● TASK GOAL
Your job is to print, exactly, the lines in the data below from the line with "Figure 1. Schematic" through the line with "Figure 1. Hypothesis", both included, and to omit any picture.

● SOURCE MATERIAL

━━━━━━━━

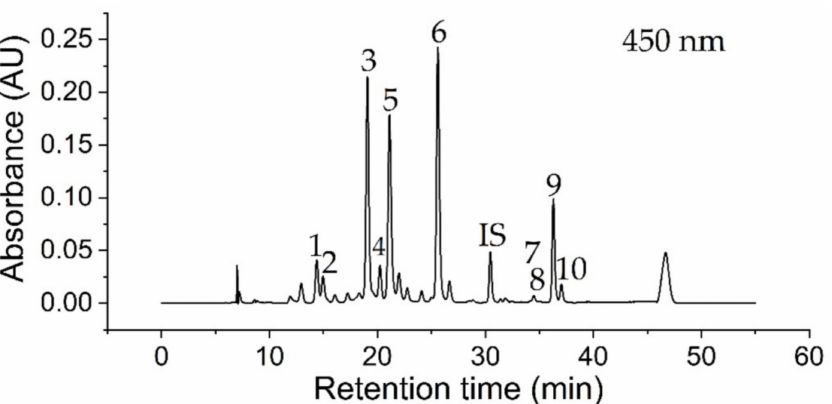
Figure 2. RP-HPLC-DAD chromatogram of a kale extract at 450 nm, using the HPLC parameters described in Section 2.5.2. Identified compounds are listed in Table 1, according to no. 1–10. Lucantin ® Yellow was used as internal standard (IS, t R = 30.45 min). A gradient peak caused by LC equilibration appears after 46.7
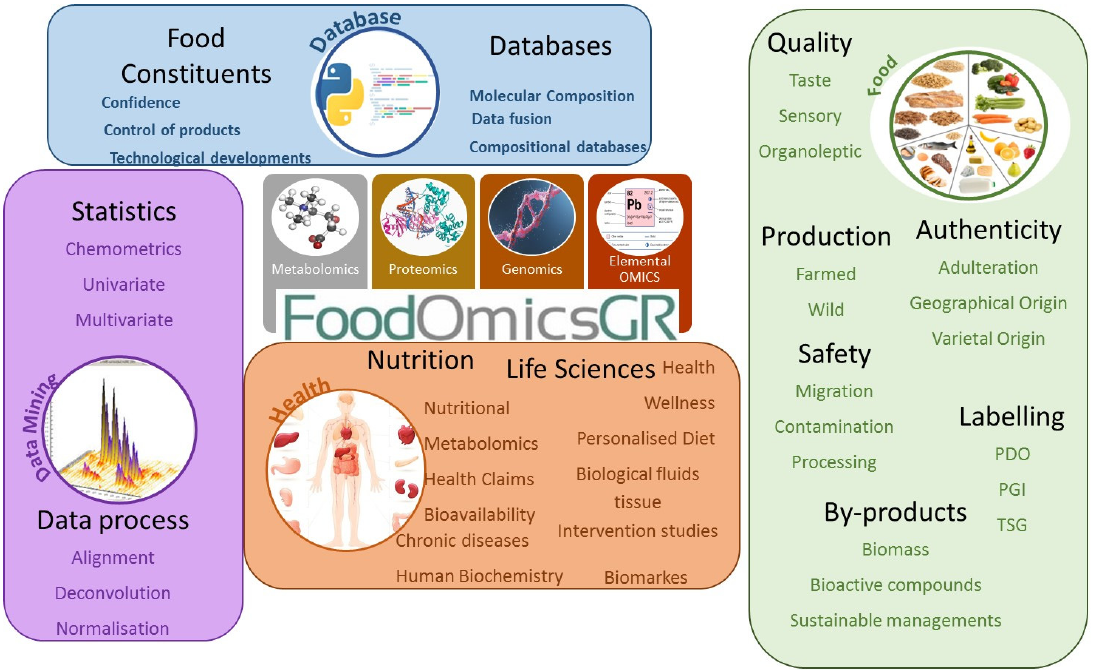
Figure 1. Schematic illustration of the major technologies of the FoodOmicsGR_RI in the center, where the data are generated (metabolomics, genomics, proteomics, elemental metabolomics), and the different action points and work-packages on the periphery where the data are further treated by statistics and then organized in databases. At the right, the application in Food characterization toward authenticity, quality evaluation safety and waste re-use. At the bottom, the studies that aim to highlight the nutritional value of Greek foods. In black/bold, the priority areas; in coloured fonts, areas with potential for synergy and development.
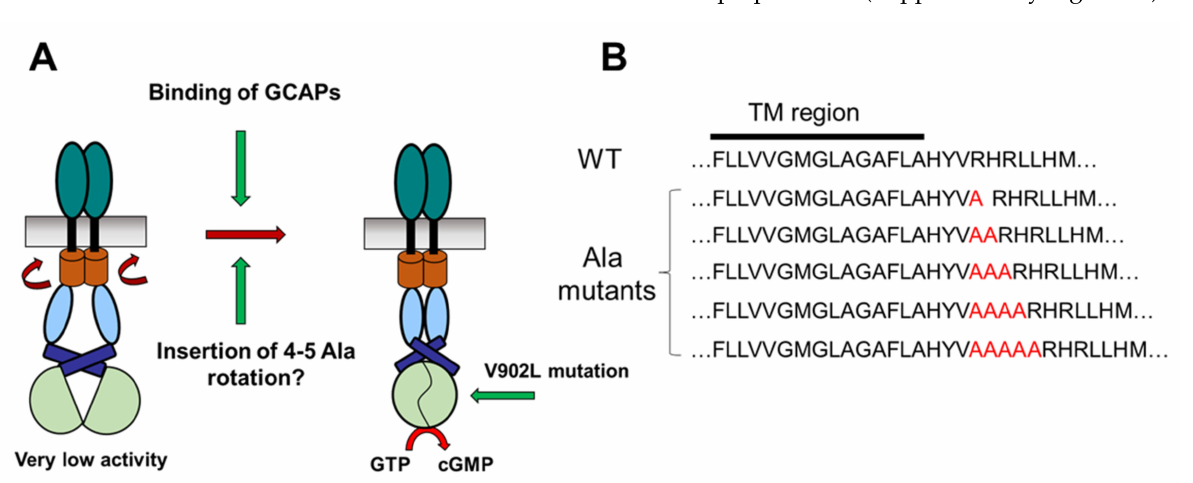
Figure 1. Hypothesis regarding photoreceptor GC-E reaching the active state. ( A ) Activation of GC-E by GCAPs could trigger a rotation in the cytoplasmic part of GC-E, leading to the active state. The point mutation V902L leads to a constitutively active state of human GC-E [27]. ( B ) Insertion of Ala residues (red) after the TM region of human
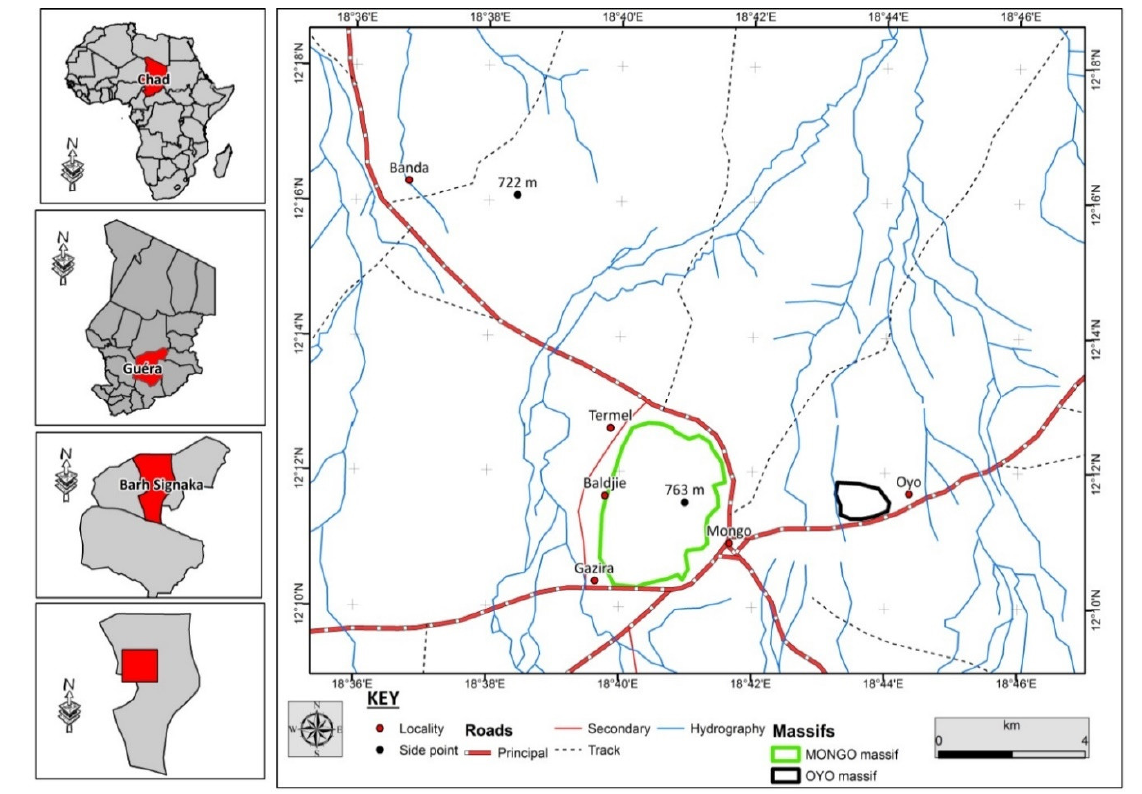
Figure 1. Detailed location map of the study area, with general location at different scales on the left.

━━━━━━━━

● SOLVED EXERCISE
Figure 1. Schematic illustration of the major technologies of the FoodOmicsGR_RI in the center, where the data are generated (metabolomics, genomics, proteomics, elemental metabolomics), and the different action points and work-packages on the periphery where the data are further treated by statistics and then organized in databases. At the right, the application in Food characterization toward authenticity, quality evaluation safety and waste re-use. At the bottom, the studies that aim to highlight the nutritional value of Greek foods. In black/bold, the priority areas; in coloured fonts, areas with potential for synergy and development.
Figure 1. Hypothesis regarding photoreceptor GC-E reaching the active state. ( A ) Activation of GC-E by GCAPs could trigger a rotation in the cytoplasmic part of GC-E, leading to the active state. The point mutation V902L leads to a constitutively active state of human GC-E [27]. ( B ) Insertion of Ala residues (red) after the TM region of human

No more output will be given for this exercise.